Un plauso a Magdi Allam, una critica a un "moderato" che non è tale
se non nell'immaginazione del Corriere della Sera
Testata:
Data: 31/01/2005
Pagina: 1
Autore: Giorgio Israel
Titolo: L'Islam e la tv. Al Arabiya con gioia, Al Jazira con veleno - Ieri a Bagdad, domani nel mondo arabo
Un plauso – l’ennesimo – per l’articolo di Magdi Allam sul Corriere della Sera di oggi 31 gennaio 2005 sul tema delle elezioni in Iraq. È un articolo che dovrebbe essere letto da tutti quei "democratici" che si sono battuti con tutte le forze perché l’Iraq fosse lasciato in mano ai terroristi e ai tagliatori di teste; e che oggi si dividono fra gli imbarazzati e gli sfrontati, come l’ineffabile Simona Torretta che ritiene che il voto non sia rappresentativo e che quel che conta è che "tutto quello che gli americani desiderano è distruggere questo paese". Evidentemente la nostra eroina nazionale pensa che coloro che desiderano edificarlo siano i tagliatori di teste.
Non merita invece plauso l’articolo di Fahmi Hweidi, editorialista del quotidiano egiziano Al Ahram, incautamente presentato dal Corriere come un "paladino dei moderati". La lettura del contenuto dell’articolo mostra – al di sotto dei titoli ottimistici – che l’autore crede alle elezioni nel mondo islamico soprattutto come a uno strumento per liberarsi dalle "potenze egemoniche" occidentali. Ma quel che colpisce è il parallelismo che egli istituisce tra le elezioni in Iraq e quelle svoltesi fra i palestinesi. Mentre le prime sarebbero più accettabili – sebbene volute dagli occupanti –, in quanto si è permesso di votare agli iracheni emigrati all’estero, "nel caso palestinese, i profughi residenti all’estero sono stati privati del diritto di voto per effetto degli accordi internazionali che limitavano la responsabilità dell’Autorità Nazionale Palestinese ai territori di Gaza e della Cisgiordania: il loro numero supera i 4-5 milioni".

# # # # #

> _CONSEGNA A_
Stabilisci se le affermazioni (i), (ii) e (iii) concordano con il brano sulle elezioni in Iraq. Per ciascuna rispondi sì o no e cita testualmente le parole del brano che lo decidono.
(i) L'articolo di Magdi Allam è apparso sul Corriere della Sera del 31 gennaio 2005.
(ii) Fahmi Hweidi scrive come editorialista per un quotidiano libanese.
(iii) Secondo Fahmi Hweidi, agli iracheni emigrati all'estero non è stato permesso di votare.
> _CONSEGNA B_
Prosegui il brano sulle elezioni in Iraq a partire dopo la sua ultima frase.
I record che seguono il brano provengono da un'altra fonte.

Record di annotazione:
# # # # #

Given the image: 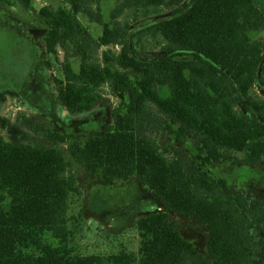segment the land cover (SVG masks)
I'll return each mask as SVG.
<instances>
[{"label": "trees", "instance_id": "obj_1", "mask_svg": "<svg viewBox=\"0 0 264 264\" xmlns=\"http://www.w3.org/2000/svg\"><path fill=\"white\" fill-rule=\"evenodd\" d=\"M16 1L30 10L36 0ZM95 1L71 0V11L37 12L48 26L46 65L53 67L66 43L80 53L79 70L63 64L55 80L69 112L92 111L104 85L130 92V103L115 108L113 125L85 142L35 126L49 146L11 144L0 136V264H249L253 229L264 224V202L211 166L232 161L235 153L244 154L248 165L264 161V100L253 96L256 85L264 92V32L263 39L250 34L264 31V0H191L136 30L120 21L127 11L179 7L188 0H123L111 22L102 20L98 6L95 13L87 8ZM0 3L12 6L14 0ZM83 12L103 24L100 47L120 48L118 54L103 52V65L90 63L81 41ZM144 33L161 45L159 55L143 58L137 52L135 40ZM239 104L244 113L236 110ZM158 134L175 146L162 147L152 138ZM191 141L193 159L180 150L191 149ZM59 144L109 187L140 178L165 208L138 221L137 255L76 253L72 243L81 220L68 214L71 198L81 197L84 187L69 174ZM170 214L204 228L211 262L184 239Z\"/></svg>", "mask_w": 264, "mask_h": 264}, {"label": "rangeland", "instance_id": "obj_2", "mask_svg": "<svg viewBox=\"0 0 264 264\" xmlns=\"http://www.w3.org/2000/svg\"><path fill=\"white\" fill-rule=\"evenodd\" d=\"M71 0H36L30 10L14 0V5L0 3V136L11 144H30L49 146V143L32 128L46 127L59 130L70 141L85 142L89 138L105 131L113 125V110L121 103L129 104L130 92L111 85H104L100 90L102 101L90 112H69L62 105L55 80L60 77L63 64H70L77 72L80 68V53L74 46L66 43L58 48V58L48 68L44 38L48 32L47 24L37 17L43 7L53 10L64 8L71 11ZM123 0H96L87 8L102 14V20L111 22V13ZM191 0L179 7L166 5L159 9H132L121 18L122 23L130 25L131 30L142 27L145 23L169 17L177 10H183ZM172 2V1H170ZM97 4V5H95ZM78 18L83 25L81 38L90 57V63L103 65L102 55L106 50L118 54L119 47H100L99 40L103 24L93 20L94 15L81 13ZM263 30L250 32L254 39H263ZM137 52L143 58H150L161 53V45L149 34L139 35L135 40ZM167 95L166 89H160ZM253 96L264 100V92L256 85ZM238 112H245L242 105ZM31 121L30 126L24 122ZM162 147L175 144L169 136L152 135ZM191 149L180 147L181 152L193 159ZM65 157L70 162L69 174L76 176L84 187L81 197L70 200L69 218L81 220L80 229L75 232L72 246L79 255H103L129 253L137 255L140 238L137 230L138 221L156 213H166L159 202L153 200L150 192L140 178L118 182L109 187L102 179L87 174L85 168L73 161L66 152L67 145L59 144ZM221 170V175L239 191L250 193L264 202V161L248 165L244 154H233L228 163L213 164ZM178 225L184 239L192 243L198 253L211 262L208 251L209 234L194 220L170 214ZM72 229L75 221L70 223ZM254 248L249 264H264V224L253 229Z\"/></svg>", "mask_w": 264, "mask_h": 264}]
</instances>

# # # # #

> _RISULTATO DELL'ESERCIZIO A_
(i) Sì: "sul Corriere della Sera di oggi 31 gennaio 2005".
(ii) No: "editorialista del quotidiano egiziano Al Ahram".
(iii) No: "in quanto si è permesso di votare agli iracheni emigrati all’estero".

> _RISULTATO DELL'ESERCIZIO B_
Siamo alle solite. Anzi, peggio. Perché qui non si invoca il diritto al ritorno dei 4-5 milioni (in continua rapidissima crescita…) di "profughi" sul territorio israeliano, ma si parla di diritto al voto negato in base alla "limitazione" della responsabilità dell’ANP ai soli territori di Gaza e della Cisgiordania. Insomma, l’ANP dovrebbe avere sovranità anche sul territorio oggi "occupato" dagli israeliani. Un modo neanche tanto elegante e neanche tanto obliquo di dire che la Palestina deve ricadere tutta sotto la sovranità dell’ANP, e che Israele è un’entità transitoria destinata a sparire.
Ogni ulteriore commento è superfluo. Se questi sono i paladini dei moderati…

Giorgio Israel

Ecco l'articolo di Allam, "L'Islam e la tv. Al Arabiya con gioia, Al Jazira con veleno" :

Le prime elezioni veramente libere nella storia dell'Iraq e del mondo arabo non sono piaciute affatto a Al Zarqawi, Saddam, Assad e Al Jazira .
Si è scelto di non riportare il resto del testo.